What Elliott took over was a fallen star of European football. AC Milan was a serial winner of Europe's top tournament in the 1990s and 2000s, and won scores of Italy's Serie A titles during that period, thanks to the talent of the likes of Marco van Basten, George Weah, Andrea Pirlo, and Paolo Maldini, to name a few. But in the years leading up to the takeover the club had stopped performing on the pitch, a failure that weighed on its revenues. When we took over it was a totally disastrous situation, one of Elliott's top lieutenants confessed.
To get the club back in shape, it hired Ivan Gazidis from Arsenal as chief executive with a mission to repair the club's finances, while Maldini was promoted to football director with a goal to cut the squad's budget by ditching big earners and bringing in younger, cheaper players. The only controversial exception to that formula was bringing in Zlatan Ibrahimovic, one of the finest centre forwards of his generation. However, the 40-year-old was decisive in igniting a revival of the club's fortunes on and off the pitch. First, bringing the club back into the Champions League at the end of the 2021 season, and finally, winning the Serie A title in 2022.
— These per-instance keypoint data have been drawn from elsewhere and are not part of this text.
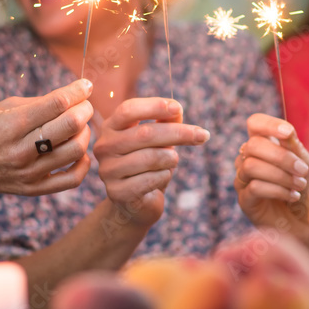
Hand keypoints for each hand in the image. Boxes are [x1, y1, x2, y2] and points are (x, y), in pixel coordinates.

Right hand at [0, 79, 93, 195]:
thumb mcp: (4, 107)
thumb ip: (39, 102)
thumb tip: (74, 95)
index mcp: (12, 124)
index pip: (57, 103)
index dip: (78, 90)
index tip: (86, 85)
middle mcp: (22, 150)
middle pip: (71, 125)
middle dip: (85, 109)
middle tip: (83, 105)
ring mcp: (29, 172)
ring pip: (76, 150)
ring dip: (85, 133)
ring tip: (78, 127)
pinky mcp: (33, 189)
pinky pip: (72, 179)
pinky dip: (83, 163)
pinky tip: (78, 153)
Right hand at [95, 97, 209, 229]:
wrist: (136, 202)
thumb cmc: (148, 163)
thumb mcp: (158, 139)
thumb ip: (166, 122)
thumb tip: (176, 110)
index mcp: (111, 127)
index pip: (128, 110)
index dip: (154, 106)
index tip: (178, 108)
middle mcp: (104, 147)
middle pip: (145, 134)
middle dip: (178, 133)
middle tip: (203, 135)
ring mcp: (108, 170)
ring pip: (151, 158)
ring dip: (171, 158)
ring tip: (172, 161)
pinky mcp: (117, 192)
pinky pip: (151, 179)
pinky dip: (164, 176)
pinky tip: (162, 177)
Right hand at [235, 113, 308, 241]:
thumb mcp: (307, 164)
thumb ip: (295, 148)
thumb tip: (286, 132)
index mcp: (265, 145)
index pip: (255, 124)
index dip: (268, 124)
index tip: (288, 133)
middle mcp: (249, 159)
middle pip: (252, 145)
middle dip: (281, 156)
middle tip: (303, 170)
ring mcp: (244, 180)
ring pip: (250, 166)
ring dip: (280, 175)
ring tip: (299, 185)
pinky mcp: (244, 200)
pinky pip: (253, 187)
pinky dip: (277, 190)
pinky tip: (292, 196)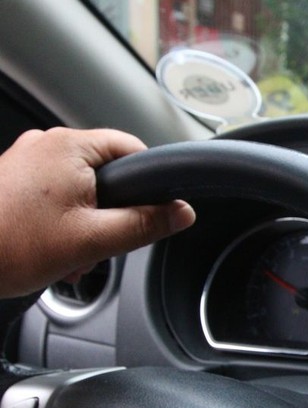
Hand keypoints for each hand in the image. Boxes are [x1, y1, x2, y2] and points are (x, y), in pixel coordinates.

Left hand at [0, 128, 194, 296]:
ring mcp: (25, 160)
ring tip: (70, 252)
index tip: (151, 212)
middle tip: (101, 243)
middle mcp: (45, 145)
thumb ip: (145, 224)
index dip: (149, 184)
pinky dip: (61, 220)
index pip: (133, 150)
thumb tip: (181, 212)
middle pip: (107, 173)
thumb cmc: (10, 246)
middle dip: (112, 212)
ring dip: (86, 222)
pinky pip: (54, 194)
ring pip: (80, 188)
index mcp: (68, 147)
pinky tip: (52, 248)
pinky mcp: (11, 179)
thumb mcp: (94, 240)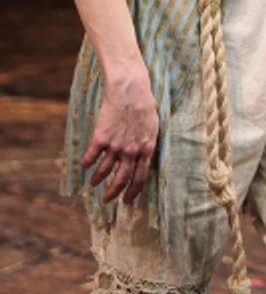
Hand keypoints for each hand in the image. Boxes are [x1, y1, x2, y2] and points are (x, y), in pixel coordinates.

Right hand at [82, 71, 158, 204]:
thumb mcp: (153, 128)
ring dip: (97, 180)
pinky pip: (91, 158)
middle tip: (107, 200)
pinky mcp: (101, 138)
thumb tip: (143, 162)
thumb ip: (147, 146)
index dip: (134, 192)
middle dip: (113, 193)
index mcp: (147, 149)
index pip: (140, 177)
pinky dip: (86, 164)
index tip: (128, 202)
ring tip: (94, 183)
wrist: (130, 91)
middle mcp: (131, 151)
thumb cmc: (144, 107)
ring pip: (103, 171)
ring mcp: (116, 146)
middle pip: (121, 179)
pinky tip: (85, 166)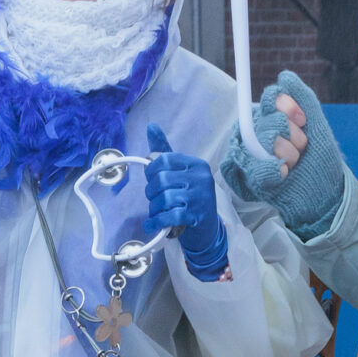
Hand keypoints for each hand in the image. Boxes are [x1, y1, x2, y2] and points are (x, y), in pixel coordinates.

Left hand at [145, 125, 228, 279]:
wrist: (207, 230)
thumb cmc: (190, 198)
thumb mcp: (179, 173)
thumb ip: (164, 151)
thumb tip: (150, 126)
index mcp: (196, 164)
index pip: (163, 160)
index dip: (151, 171)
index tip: (152, 180)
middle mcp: (201, 178)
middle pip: (161, 180)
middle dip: (151, 193)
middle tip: (155, 199)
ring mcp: (200, 197)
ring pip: (163, 198)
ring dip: (154, 209)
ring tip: (157, 212)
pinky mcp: (197, 215)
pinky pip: (169, 216)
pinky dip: (156, 221)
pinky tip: (152, 224)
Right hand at [221, 70, 347, 241]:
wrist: (325, 193)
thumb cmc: (319, 160)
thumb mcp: (317, 126)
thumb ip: (303, 98)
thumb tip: (285, 74)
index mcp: (271, 118)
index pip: (269, 99)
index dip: (286, 106)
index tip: (303, 120)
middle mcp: (257, 133)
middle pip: (266, 120)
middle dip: (292, 135)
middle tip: (302, 148)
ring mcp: (251, 155)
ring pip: (262, 141)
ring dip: (287, 154)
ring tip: (295, 164)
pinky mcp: (249, 178)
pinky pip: (256, 167)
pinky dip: (275, 172)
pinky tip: (285, 175)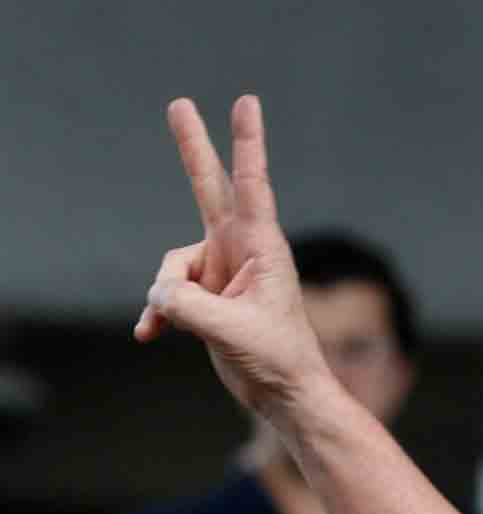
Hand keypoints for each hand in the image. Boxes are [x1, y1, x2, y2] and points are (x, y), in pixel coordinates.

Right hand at [133, 96, 328, 418]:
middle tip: (179, 104)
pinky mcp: (206, 294)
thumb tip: (157, 292)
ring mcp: (221, 270)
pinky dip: (158, 313)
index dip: (247, 142)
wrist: (284, 393)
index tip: (247, 102)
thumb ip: (186, 305)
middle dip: (192, 148)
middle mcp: (240, 250)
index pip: (251, 184)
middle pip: (208, 188)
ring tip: (179, 326)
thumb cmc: (275, 359)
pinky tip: (149, 334)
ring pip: (171, 264)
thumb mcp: (230, 330)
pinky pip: (167, 293)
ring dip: (167, 297)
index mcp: (262, 247)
The turnaround has allowed Elliott to finally monetise its investment, as it agreed to sell the club for a record 1.2bn euros to Gerry Cardinale's private equity group Redbird. Now, it will be up to Cardinale to add further major titles and take the club to the next level. It will do so with the support of Elliott, which is partially financing the acquisition and will retain board seats at the club, as well as providing key assistance in either revamping the club's historic stadium in San Siro or building a new one elsewhere.